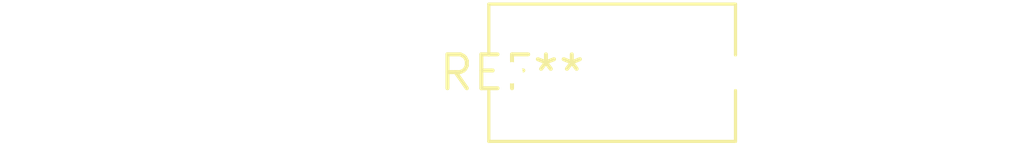
<source format=kicad_pcb>
(kicad_pcb (version 20240108) (generator pcbnew)

  (general
    (thickness 1.6)
  )

  (paper "A4")
  (layers
    (0 "F.Cu" signal)
    (31 "B.Cu" signal)
    (32 "B.Adhes" user "B.Adhesive")
    (33 "F.Adhes" user "F.Adhesive")
    (34 "B.Paste" user)
    (35 "F.Paste" user)
    (36 "B.SilkS" user "B.Silkscreen")
    (37 "F.SilkS" user "F.Silkscreen")
    (38 "B.Mask" user)
    (39 "F.Mask" user)
    (40 "Dwgs.User" user "User.Drawings")
    (41 "Cmts.User" user "User.Comments")
    (42 "Eco1.User" user "User.Eco1")
    (43 "Eco2.User" user "User.Eco2")
    (44 "Edge.Cuts" user)
    (45 "Margin" user)
    (46 "B.CrtYd" user "B.Courtyard")
    (47 "F.CrtYd" user "F.Courtyard")
    (48 "B.Fab" user)
    (49 "F.Fab" user)
    (50 "User.1" user)
    (51 "User.2" user)
    (52 "User.3" user)
    (53 "User.4" user)
    (54 "User.5" user)
    (55 "User.6" user)
    (56 "User.7" user)
    (57 "User.8" user)
    (58 "User.9" user)
  )

  (setup
    (pad_to_mask_clearance 0)
    (pcbplotparams
      (layerselection 0x00010fc_ffffffff)
      (plot_on_all_layers_selection 0x0000000_00000000)
      (disableapertmacros false)
      (usegerberextensions false)
      (usegerberattributes false)
      (usegerberadvancedattributes false)
      (creategerberjobfile false)
      (dashed_line_dash_ratio 12.000000)
      (dashed_line_gap_ratio 3.000000)
      (svgprecision 4)
      (plotframeref false)
      (viasonmask false)
      (mode 1)
      (useauxorigin false)
      (hpglpennumber 1)
      (hpglpenspeed 20)
      (hpglpendiameter 15.000000)
      (dxfpolygonmode false)
      (dxfimperialunits false)
      (dxfusepcbnewfont false)
      (psnegative false)
      (psa4output false)
      (plotreference false)
      (plotvalue false)
      (plotinvisibletext false)
      (sketchpadsonfab false)
      (subtractmaskfromsilk false)
      (outputformat 1)
      (mirror false)
      (drillshape 1)
      (scaleselection 1)
      (outputdirectory "")
    )
  )

  (net 0 "")

  (footprint "C_Rect_L9.0mm_W4.9mm_P7.50mm_MKT" (layer "F.Cu") (at 0 0))

)

</source>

▬▬▬▬▬▬

## Directions
Copy all lines from the material above that hold the word "Adhesive".

## Answer section
    (32 "B.Adhes" user "B.Adhesive")
    (33 "F.Adhes" user "F.Adhesive")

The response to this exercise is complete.